The manuscript by Al-Lamki at el identified a novel biomarker PHAX for indicating the efficacy of sunitinib treatment of ccRCC. It's an interesting topic with promising clinical significance. However, the results in current version are not sufficient to support their conclusion. Here are some concerns. 

Overall in which cell type PHAX expressed has not been precisely addressed. The authors can not simply define “tumor cells” only because the cells were tested CK+, or CD31- by immunofluorescence. Without other diagnostic ccRCC markers such as CD10/EMA/Vimetin, only CK or CD31, or the combination is not sufficient to make such a statement. 
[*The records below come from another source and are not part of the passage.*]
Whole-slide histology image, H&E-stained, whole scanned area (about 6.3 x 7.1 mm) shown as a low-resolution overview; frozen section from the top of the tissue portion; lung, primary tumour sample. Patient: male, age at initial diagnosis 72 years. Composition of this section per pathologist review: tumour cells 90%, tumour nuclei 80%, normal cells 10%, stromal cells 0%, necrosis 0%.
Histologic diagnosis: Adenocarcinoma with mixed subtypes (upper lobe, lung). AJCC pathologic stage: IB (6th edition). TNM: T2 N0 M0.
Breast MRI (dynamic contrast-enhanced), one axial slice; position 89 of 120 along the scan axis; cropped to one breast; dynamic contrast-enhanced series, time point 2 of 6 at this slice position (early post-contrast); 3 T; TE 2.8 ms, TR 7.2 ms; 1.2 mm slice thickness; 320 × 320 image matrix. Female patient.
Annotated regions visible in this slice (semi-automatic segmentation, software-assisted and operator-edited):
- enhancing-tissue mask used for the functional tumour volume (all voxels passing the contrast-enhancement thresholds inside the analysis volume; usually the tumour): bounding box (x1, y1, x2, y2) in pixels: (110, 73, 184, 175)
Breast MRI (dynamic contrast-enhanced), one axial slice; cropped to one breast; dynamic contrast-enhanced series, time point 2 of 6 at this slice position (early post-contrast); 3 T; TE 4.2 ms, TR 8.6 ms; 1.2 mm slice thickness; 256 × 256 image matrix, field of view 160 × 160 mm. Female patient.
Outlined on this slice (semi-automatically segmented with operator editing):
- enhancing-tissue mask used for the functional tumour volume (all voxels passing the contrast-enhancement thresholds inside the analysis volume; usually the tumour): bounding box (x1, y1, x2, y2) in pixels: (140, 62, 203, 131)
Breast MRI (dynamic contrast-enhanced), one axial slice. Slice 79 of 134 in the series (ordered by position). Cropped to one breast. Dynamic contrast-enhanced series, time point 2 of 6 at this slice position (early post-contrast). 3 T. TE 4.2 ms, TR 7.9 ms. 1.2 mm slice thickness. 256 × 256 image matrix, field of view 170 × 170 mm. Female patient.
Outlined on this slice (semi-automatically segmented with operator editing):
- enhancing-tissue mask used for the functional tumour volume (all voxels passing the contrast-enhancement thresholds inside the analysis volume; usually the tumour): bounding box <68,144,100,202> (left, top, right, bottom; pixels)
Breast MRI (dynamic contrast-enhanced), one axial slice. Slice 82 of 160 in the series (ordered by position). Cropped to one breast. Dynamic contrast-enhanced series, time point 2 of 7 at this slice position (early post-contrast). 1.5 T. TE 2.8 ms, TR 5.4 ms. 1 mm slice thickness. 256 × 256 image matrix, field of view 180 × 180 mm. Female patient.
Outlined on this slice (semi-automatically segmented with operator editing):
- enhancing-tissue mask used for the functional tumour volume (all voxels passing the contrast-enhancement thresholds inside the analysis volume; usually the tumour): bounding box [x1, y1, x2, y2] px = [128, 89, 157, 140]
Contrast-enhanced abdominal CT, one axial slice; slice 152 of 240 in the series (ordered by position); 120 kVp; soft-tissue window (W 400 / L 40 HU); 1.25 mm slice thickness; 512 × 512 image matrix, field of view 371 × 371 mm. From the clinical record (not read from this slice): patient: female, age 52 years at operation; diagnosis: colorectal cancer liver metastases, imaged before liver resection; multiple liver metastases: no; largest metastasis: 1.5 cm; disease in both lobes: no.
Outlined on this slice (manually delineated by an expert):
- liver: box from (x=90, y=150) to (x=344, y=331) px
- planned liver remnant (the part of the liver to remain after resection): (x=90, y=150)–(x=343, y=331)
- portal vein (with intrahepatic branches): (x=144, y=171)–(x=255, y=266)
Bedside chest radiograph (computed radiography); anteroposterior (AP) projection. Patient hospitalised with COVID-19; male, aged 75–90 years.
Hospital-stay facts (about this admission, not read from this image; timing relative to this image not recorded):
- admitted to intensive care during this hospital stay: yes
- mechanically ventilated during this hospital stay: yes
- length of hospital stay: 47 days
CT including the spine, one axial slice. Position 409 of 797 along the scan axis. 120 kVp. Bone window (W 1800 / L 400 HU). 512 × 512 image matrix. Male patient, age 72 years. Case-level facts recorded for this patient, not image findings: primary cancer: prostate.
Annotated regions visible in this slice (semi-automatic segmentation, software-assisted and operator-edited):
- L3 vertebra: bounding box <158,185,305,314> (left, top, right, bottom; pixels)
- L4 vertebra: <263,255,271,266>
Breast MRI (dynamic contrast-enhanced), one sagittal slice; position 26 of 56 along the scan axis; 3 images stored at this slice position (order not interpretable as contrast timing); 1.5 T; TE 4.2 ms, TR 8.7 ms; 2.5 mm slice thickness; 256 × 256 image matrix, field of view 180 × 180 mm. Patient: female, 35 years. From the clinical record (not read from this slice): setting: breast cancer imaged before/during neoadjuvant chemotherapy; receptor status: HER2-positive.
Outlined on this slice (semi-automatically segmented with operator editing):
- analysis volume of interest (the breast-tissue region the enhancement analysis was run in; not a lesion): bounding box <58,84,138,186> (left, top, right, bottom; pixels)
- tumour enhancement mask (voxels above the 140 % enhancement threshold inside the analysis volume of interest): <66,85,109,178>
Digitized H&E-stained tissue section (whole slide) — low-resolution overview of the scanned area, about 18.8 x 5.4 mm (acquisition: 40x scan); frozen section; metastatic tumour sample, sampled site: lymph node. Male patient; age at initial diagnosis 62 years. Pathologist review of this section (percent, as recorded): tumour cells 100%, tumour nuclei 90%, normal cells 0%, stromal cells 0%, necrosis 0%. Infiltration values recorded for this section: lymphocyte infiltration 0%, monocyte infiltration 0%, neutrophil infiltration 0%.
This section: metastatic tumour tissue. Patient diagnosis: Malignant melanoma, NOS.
  1. Fig. 1A, based on observation that PHAX was clearly upregulated in ccRcc tissues and enhanced by sunitinib at protein level, I would speculate a PHAX expression at transcription/mRNA level. Can author argue why there was no remarkable abundance nor differential expression of PHAX in sunitinib treated and untreated groups as shown by MA plot.

 

  1. Are there any previously identified sunitinib-targeted downstream molecules also pop up in the new designed RIF algorithm. Validation using conventional methods is always required to make the data more convincing.  

 

  1. Fig. 3A, CK is a widely used maker for demonstrating whether a given tumor is of epithelial origin, however it doesn’t seem to be a good marker for ccRCC. In fact, it has been shown previously positive staining in less than 50% of the metastatic ccRCC paraffin tissues (Cheol Lee, et al). Again, it would be a requirement to include at least one extra ccRCC-specific marker as a positive control or other appropriate negative controls in the exp design.

 

  1. Fig. 5A, it would be better to perform QPCR or, if there is an antibody available, western blot to confirm the knockdown efficiency to diminish the potential bias arising from the background of staining.

 

  1. Did author also find a similar trend in their tissue culture system that PHAX was increased in high grade ccRCC tumors? If so, I would expect a more intense signal of PHAX in Fig. 5A-a as the tissue was from Grade 4 ccRCC patients as stated in the context.

 

  1. There is no Table 1 for summary of patient characteristics as stated in Method 4.2, which should definitely be included in the paper.

 

  1. According to Method 4.2, 23 sunitinib-naïve patient tissues and 27 patient tissues were included in this study. How many paraffin tissues were tested for PHAX expression? What is the approximate positive ratio of PHAX expression in ccRCC?

 

9. No supplement data attached.

  

Author Response

Please see the attachment

Author Response File: Author Response.docx

Round 2

Reviewer 1 Report

It should be acceptable.

Author Response

We would like to thank the reviewer for accepting the revised version of our manuscript.

Author Response File: Author Response.docx

Reviewer 4 Report

The IF staining in supplementary files is much clearer than those in main figures. Can authors adjust the resolution for those figures? 

Author Response

We thank the reviewer for raising this comment and have now submitted a zip file of high resolution images of Figures 1-7.